Yes that is the truth.
But on Sunday morning I bent my knee before Him in repentance and declared my devotion to Him. My desire is to truly be close to Him. I am inspired by young Samuel who slept by the Ark of the Covenant in order to be close to the presence of God. Nothing matters more then walking in His presence, because where He is there is blessing, love and light. I am ashamed to admit that sometimes my feet hit the floor and it is late in the day before I think to pray. It never used to be that way but over the years I have slipped.
But I want to be like Samuel who listened and heard His voice, and spoke His words.
So this morning while I was quiet before Him I sensed Him saying, "Don't assume"
I asked, "Don't assume what?"
Don't assume anything!
I realize I often assume what the day will hold, I assume I know what is going on people's lives, I assume I know what I will do, where I will go, I assume I know how Bob will react.. etc etc. etc. etc.!
Don't assume anything!!
So being a dictionary type of person I looked up the word 'assume' and it means:
suppose without knowing, or take upon one's self.
OUCH!
So I prayed, if I am not supposed to assume then what should I do??

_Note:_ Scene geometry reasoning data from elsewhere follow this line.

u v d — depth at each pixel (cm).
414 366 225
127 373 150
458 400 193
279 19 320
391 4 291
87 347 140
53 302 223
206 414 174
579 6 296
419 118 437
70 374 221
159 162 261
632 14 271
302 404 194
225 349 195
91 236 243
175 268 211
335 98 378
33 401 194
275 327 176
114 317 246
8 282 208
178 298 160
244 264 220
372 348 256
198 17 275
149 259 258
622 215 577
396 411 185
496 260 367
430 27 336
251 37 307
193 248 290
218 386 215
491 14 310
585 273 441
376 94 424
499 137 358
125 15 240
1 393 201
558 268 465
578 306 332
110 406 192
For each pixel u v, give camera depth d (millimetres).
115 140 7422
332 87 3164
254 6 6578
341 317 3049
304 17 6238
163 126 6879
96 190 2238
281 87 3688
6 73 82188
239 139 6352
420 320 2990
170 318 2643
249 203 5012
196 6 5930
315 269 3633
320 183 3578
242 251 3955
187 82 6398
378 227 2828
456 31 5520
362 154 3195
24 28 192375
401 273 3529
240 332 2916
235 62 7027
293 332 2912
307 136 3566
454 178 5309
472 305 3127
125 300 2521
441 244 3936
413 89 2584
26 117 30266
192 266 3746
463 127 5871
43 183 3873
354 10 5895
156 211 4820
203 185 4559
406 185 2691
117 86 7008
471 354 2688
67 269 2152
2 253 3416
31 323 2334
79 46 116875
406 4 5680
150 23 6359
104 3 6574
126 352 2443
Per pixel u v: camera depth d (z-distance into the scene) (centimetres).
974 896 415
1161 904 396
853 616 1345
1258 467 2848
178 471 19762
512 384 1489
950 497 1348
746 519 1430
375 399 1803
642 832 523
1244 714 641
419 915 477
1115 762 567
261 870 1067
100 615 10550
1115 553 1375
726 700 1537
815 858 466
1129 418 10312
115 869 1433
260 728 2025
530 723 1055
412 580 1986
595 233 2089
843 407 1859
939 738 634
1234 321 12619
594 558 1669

If you know the answer to that then you are my new bestest friend and mentor!!
EXPECT CHANGES
In other words, don't assume I know what is going on, or going to happen
in the day or in the lives of those around me, but
expect that He will bring change!
I love it!!
So I prayed this and you can join in if you want to:
Lord, You are always active
You never slumber or sleep
You are working all things out for the good of those who love You.
Help me to not assume things because by doing so I am limiting You
and I don't want to do that.
I believe You are at work in my life and in the lives
of my family and friends.
I expect You to continue to do the work You began.
You are always at work
I expect change: in me and in my world around me.
It's wonderful to trust You and I do!
One final verse:
Jer. 2:2
"I remember the devotion of your youth, how as a bride you loved Me
and followed me through the desert"
Let's pray that He won't have to remember the devotion of our youth,
but the devotion of today and yesterday and tomorrow.